While admitting that the country's sovereignty and integrity require observation of confidentiality, he, however, said ''no documents should remain secret for ever and they need to be declassified after a certain timeframe, so that information could be released to people without affecting national interest.'' Mr Chatterjee was delivering the valedictory address at the two-day third Annual Convention of the Central Information Commission which was inaugurated here yesterday by Prime Minister Manmohan Singh.

The Speaker called for ''replacing the culture of secrecy and confidentiality with the culture of openness and mutual faith and making people aware of about the provisions of the Right to Information Act.

He said good governance and the right to information were complementary to each other as they in their turn stabilise and broaden the working of the democratic system.
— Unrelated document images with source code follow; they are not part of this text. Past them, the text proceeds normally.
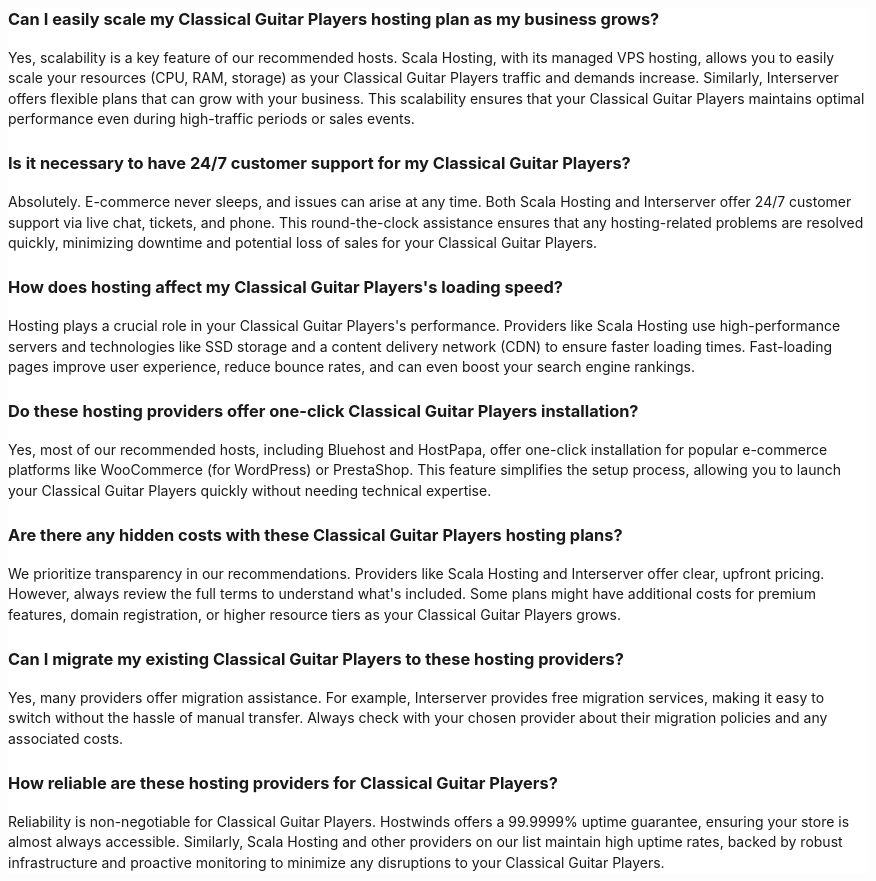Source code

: ### Can I easily scale my Classical Guitar Players hosting plan as my business grows? 
Yes, scalability is a key feature of our recommended hosts. Scala Hosting, with its managed VPS hosting, allows you to easily scale your resources (CPU, RAM, storage) as your Classical Guitar Players traffic and demands increase. Similarly, Interserver offers flexible plans that can grow with your business. This scalability ensures that your Classical Guitar Players maintains optimal performance even during high-traffic periods or sales events.

### Is it necessary to have 24/7 customer support for my Classical Guitar Players? 
Absolutely. E-commerce never sleeps, and issues can arise at any time. Both Scala Hosting and Interserver offer 24/7 customer support via live chat, tickets, and phone. This round-the-clock assistance ensures that any hosting-related problems are resolved quickly, minimizing downtime and potential loss of sales for your Classical Guitar Players.

### How does hosting affect my Classical Guitar Players's loading speed? 
Hosting plays a crucial role in your Classical Guitar Players's performance. Providers like Scala Hosting use high-performance servers and technologies like SSD storage and a content delivery network (CDN) to ensure faster loading times. Fast-loading pages improve user experience, reduce bounce rates, and can even boost your search engine rankings.

### Do these hosting providers offer one-click Classical Guitar Players installation? 
Yes, most of our recommended hosts, including Bluehost and HostPapa, offer one-click installation for popular e-commerce platforms like WooCommerce (for WordPress) or PrestaShop. This feature simplifies the setup process, allowing you to launch your Classical Guitar Players quickly without needing technical expertise.

### Are there any hidden costs with these Classical Guitar Players hosting plans? 
We prioritize transparency in our recommendations. Providers like Scala Hosting and Interserver offer clear, upfront pricing. However, always review the full terms to understand what's included. Some plans might have additional costs for premium features, domain registration, or higher resource tiers as your Classical Guitar Players grows.

### Can I migrate my existing Classical Guitar Players to these hosting providers? 
Yes, many providers offer migration assistance. For example, Interserver provides free migration services, making it easy to switch without the hassle of manual transfer. Always check with your chosen provider about their migration policies and any associated costs.

### How reliable are these hosting providers for Classical Guitar Players? 
Reliability is non-negotiable for Classical Guitar Players. Hostwinds offers a 99.9999% uptime guarantee, ensuring your store is almost always accessible. Similarly, Scala Hosting and other providers on our list maintain high uptime rates, backed by robust infrastructure and proactive monitoring to minimize any disruptions to your Classical Guitar Players.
''For democracy to be meaningful, it has to be participative and inclusive in every sense of the term, and it can succeed only when due acknowledgement is given to people's right to seek information effectively from public authorities,'' he said.

Lack of transparency in government dealings and activities generally breeds and encourages insensitiveness and inefficiency, he added.

Citing various studies, he said the experience of the last three years revealed that the implementation of the RTI Act across the board should be streamlined.

While taking note of complaints that citizens' RTI applications were sometimes rejected on vague and undisclosed grounds, the Speaker also cautioned against vested interests which seek information without any bonafide motive.

He called for adequate disincentive, including imposition of some punishment on frivolous proceedings.

The Speaker also expressed concern over the mounting number of RTI applications and the inability of the Central and state information commissions to deal with them.

''The pendency of nearly 7000 cases with the Central Information Commission, as in June 2008, speaks out not only volumes about people's desire for information but also of institutional inadequacy in dealing with them,'' said Mr Chaterjee while calling for the reasons to investigate, and the commissions strengthened to deal with the problem.

The Speaker said he was glad that the Lok Sabha was receiving lots of RTI applications on the working of the House and its members, as it proved their interest in parliamentary activities.

Chief Information Commissioner Wajahat Habibullah briefed the Speaker and the delegates about the proceedings of the Convention and the activities and measures it planned to make the Commission more effective in providing information to people.